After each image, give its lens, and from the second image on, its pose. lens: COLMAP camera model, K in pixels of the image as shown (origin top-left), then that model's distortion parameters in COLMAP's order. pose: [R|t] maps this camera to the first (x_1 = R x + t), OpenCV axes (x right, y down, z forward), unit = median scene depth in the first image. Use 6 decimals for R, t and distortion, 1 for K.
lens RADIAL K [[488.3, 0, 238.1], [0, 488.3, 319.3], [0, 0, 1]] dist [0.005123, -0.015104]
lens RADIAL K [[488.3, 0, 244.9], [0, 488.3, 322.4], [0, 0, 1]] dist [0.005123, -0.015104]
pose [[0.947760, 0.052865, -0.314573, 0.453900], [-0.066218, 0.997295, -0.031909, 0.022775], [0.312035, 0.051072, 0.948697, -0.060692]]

■ ■ ■ ■

# Instructions to follow:
Please reproduce the entire listing, exactly as shown.

# Answer area:
After each image, give its lens, and from the second image on, its pose. lens: COLMAP camera model, K in pixels of the image as shown (origin top-left), then that model's distortion parameters in COLMAP's order. pose: [R|t] maps this camera to the first (x_1 = R x + t), OpenCV axes (x right, y down, z forward), unit = median scene depth in the first image. Use 6 decimals for R, t and distortion, 1 for K.
lens RADIAL K [[488.3, 0, 238.1], [0, 488.3, 319.3], [0, 0, 1]] dist [0.005123, -0.015104]
lens RADIAL K [[488.3, 0, 244.9], [0, 488.3, 322.4], [0, 0, 1]] dist [0.005123, -0.015104]
pose [[0.947760, 0.052865, -0.314573, 0.453900], [-0.066218, 0.997295, -0.031909, 0.022775], [0.312035, 0.051072, 0.948697, -0.060692]]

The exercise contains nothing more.